- **WHAT IS REQUIRED**:
Report, as a number alone, how many lines below contain the string "height".

- **RECORD SET**:
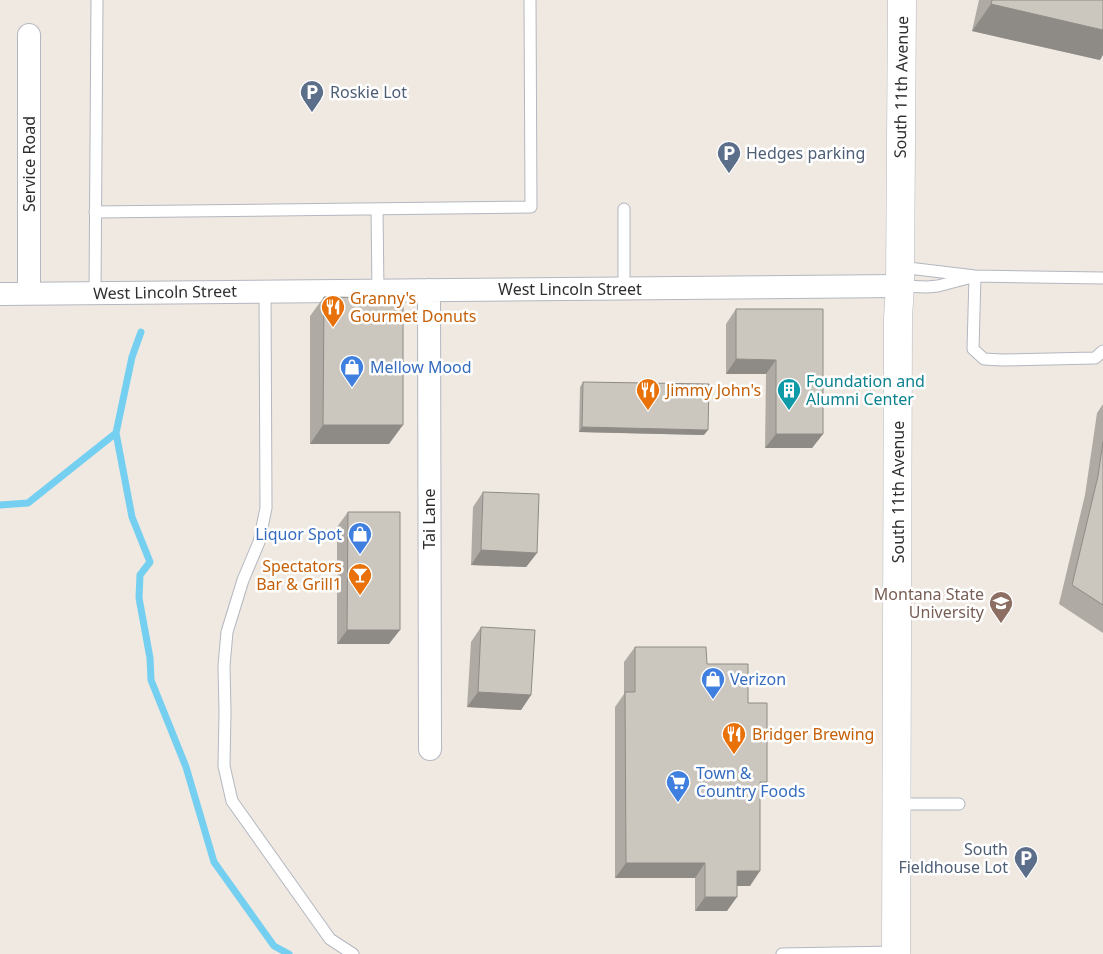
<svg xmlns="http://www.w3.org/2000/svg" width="1103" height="954" viewBox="0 0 1103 954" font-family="'Noto Sans',sans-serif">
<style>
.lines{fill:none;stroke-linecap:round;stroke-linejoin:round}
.stream{stroke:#75cff0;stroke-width:7}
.service-casing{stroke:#b4b7c1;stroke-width:13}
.minor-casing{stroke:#b4b7c1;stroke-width:24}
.tertiary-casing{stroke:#b4b7c1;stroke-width:29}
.service{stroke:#fff;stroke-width:11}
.minor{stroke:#fff;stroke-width:22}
.tertiary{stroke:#fff;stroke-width:28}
.wall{fill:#afaba4}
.shaded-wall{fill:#8e8b86}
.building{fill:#cbc7bf;stroke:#8e8b86}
.labels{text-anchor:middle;stroke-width:5;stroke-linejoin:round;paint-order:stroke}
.street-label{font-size:16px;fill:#2e2e2e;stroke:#fff}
.service-label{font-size:16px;fill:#4e5e75;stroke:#fff;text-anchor:start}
.food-label{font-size:16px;fill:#c56008;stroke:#fff;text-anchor:start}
.shop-label{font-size:16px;fill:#366cbe;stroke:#fff;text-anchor:start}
.culture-label{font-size:16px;fill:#0d838f;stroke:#fff;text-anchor:start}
.education-label{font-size:16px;fill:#785e54;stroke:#fff;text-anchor:end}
</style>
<rect width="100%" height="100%" fill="#efe9e1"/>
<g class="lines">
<path class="stream" d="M116,433L132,517L150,562L140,575L139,598L150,658L151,680L186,767L214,862L274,946L289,954
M0,505L28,503L116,433L132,357L141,332"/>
<g class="service-casing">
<path id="service" d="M377,209L378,291
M624,209V288
M95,212L531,207L530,0
M900,267L975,276L1103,278
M975,276L973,349L984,359L1002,360L1095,358L1103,351
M900,286L927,287L938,286L968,278
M265,291L266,508L259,542L243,580L227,632L224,666L225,712L224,766L232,801L330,939L353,954
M95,293L97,0
M897,804H959
M782,954L896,952"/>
</g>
<g class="minor-casing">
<path id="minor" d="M29,35V293
M429,290L430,749
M0,294L900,286"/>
</g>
<g class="tertiary-casing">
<path id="tertiary" d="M896,954L898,318L900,286L902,0"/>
</g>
<use href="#service" class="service"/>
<use href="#minor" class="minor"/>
<use href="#tertiary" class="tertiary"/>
</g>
<path class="wall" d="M979,0H1103L1100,60L972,31Z
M324,297L389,444H310V316Z
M736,309H823V434L812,448H765L766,374H726V324Z
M583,382L704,435L579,432L580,387Z
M1103,404V633L1059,604L1085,495L1097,413Z
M483,492L537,553L526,567L471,565L473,507Z
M348,512L389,644H337V527Z
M481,627L531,695L521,710L467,707L471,642Z
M635,647L707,664L748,703L760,791L750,886H737L727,911H695V878H615V707L624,694V662Z"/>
<path class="shaded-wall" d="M991,4L1103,30V55L1100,60L972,31Z
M736,359L776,360L766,374H726Z
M323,425H403L389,444H310Z
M582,427L708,430L704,435L579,432Z
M776,434H823L812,448H765Z
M481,550L537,553L526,567L471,565Z
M347,630H400L389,644H337Z
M478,692L531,695L521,710L467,707Z
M760,782H767L757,797Z
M626,863H705L695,878H615Z
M737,871H760L750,886H727Z
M705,897H737L727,911H695Z"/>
<path class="building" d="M992,0H1103V30L991,4Z
M324,297L403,298V425H323Z
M736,309H823V434H776V360L736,359Z
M583,382L709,384L708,430L582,427Z
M1103,442V605L1072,585L1098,476Z
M483,492L539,494L537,553L481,550Z
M348,512H400V630H347Z
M481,627L535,630L531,695L478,692Z
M635,647H706L707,664H748V703H767V782H760V871H737V897H705V863H626L625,692H635Z"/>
<defs>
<g id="parking-pin" transform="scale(1.25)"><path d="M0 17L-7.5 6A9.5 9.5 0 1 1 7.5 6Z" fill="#5c6f8a" stroke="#fff"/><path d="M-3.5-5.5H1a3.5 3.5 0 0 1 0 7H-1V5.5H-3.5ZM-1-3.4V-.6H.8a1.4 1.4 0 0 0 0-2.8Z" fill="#fff"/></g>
<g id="restaurant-pin" transform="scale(1.25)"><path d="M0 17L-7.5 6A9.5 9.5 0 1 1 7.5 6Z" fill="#e8710a" stroke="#fff"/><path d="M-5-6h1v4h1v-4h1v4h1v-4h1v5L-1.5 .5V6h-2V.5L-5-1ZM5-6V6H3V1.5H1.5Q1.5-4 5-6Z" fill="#fff"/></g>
<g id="shop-pin" transform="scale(1.25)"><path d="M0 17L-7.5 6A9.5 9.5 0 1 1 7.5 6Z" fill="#3f7fe0" stroke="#fff"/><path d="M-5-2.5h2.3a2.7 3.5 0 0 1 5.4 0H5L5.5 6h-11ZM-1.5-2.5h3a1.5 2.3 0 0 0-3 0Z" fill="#fff"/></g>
<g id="building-pin" transform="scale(1.25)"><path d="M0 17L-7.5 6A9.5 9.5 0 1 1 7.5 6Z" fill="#0f9aa8" stroke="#fff"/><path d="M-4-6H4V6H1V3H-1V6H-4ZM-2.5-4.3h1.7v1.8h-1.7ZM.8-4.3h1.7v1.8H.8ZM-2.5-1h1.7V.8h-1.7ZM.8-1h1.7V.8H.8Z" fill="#fff"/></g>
<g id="bar-pin" transform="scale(1.25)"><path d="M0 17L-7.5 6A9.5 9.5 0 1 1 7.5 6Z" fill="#e8710a" stroke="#fff"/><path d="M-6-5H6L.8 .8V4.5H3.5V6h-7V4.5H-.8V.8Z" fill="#fff"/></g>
<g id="university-pin" transform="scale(1.25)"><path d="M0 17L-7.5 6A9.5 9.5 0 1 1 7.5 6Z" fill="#8d6e63" stroke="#fff"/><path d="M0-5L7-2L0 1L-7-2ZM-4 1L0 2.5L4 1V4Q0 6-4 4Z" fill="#fff"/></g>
<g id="supermarket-pin" transform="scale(1.25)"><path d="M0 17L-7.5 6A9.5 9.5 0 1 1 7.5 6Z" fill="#3f7fe0" stroke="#fff"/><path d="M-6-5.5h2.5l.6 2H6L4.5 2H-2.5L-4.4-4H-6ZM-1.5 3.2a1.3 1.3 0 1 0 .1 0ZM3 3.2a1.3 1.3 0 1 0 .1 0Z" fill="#fff"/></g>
</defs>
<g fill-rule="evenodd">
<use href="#parking-pin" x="312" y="92"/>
<use href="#parking-pin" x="729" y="153"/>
<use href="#restaurant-pin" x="333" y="307"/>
<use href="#shop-pin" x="352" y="367"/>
<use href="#restaurant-pin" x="648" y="390"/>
<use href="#building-pin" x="789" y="390"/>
<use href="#shop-pin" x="360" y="534"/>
<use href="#bar-pin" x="360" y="575"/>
<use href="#university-pin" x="1001" y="603"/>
<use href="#shop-pin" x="713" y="679"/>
<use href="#restaurant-pin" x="734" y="734"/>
<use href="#supermarket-pin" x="678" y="782"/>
<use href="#parking-pin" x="1026" y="858"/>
</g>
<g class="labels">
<g class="street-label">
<text transform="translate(901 87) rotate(-89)" y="6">South 11th Avenue</text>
<text transform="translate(29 164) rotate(-90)" y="6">Service Road</text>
<text x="570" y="295">West Lincoln Street</text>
<text transform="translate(165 292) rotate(-1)" y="6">West Lincoln Street</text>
<text transform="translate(898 492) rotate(-90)" y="6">South 11th Avenue</text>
<text transform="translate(429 519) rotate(-90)" y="6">Tai Lane</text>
</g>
<g class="service-label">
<text x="330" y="98">Roskie Lot</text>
<text x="746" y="159">Hedges parking</text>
<text x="1008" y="855" text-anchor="end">South<tspan x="1008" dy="18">Fieldhouse Lot</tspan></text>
</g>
<g class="food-label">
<text x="350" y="304">Granny's<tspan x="350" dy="18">Gourmet Donuts</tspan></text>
<text x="666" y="396">Jimmy John's</text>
<text x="342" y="572" text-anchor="end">Spectators<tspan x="342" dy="18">Bar &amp; Grill1</tspan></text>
<text x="752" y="740">Bridger Brewing</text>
</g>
<g class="shop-label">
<text x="370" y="373">Mellow Mood</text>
<text x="342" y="540" text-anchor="end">Liquor Spot</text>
<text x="730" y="685">Verizon</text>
<text x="696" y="779">Town &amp;<tspan x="696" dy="18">Country Foods</tspan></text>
</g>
<g class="culture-label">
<text x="806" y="387">Foundation and<tspan x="806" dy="18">Alumni Center</tspan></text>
</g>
<g class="education-label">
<text x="984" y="600">Montana State<tspan x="984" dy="18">University</tspan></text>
</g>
</g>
</svg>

- **ANSWER TO THE EXERCISE**:
2